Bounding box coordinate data
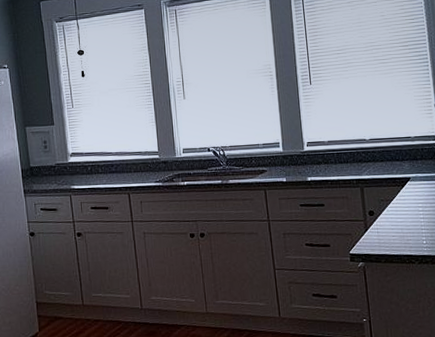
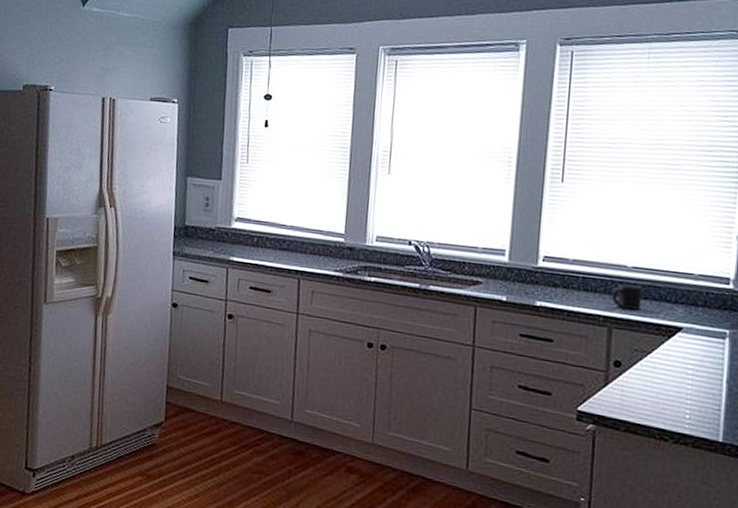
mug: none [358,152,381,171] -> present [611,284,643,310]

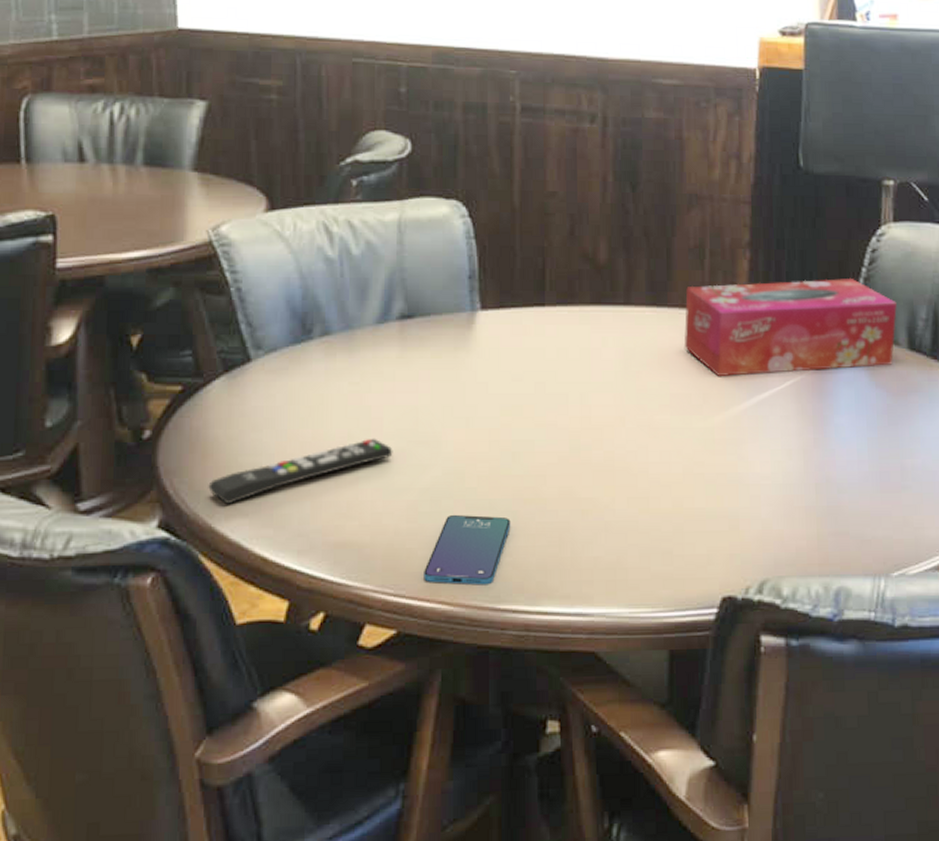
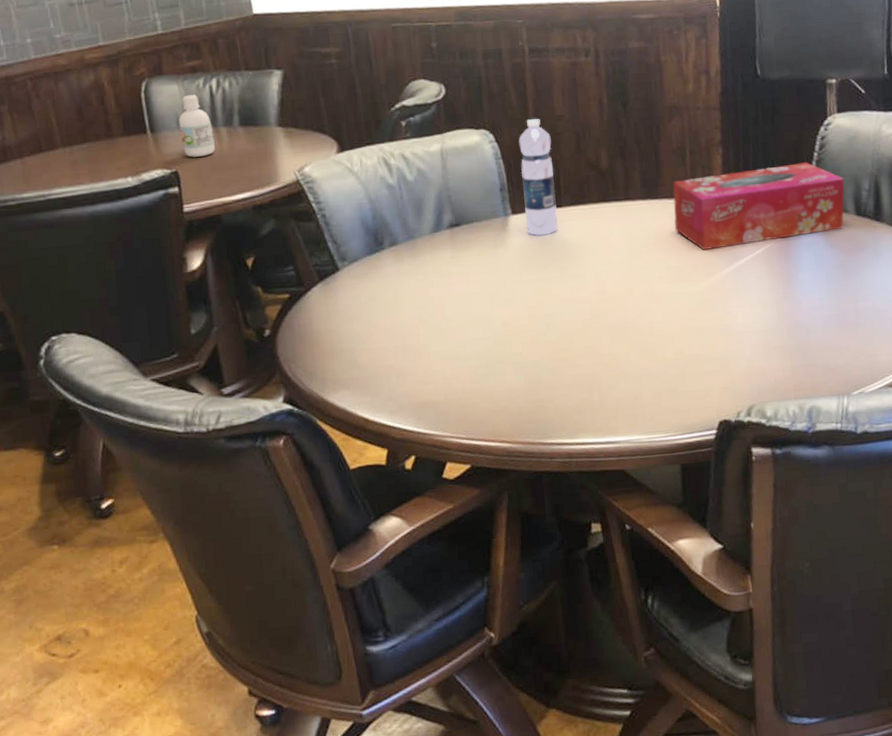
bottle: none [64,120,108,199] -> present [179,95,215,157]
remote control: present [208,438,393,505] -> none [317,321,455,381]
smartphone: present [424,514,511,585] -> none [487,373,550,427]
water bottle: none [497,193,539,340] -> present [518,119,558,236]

• **Task directions**
Scan the entries above and copy each line where "bottle" occurs.

• **Exercise result**
bottle: none [64,120,108,199] -> present [179,95,215,157]
water bottle: none [497,193,539,340] -> present [518,119,558,236]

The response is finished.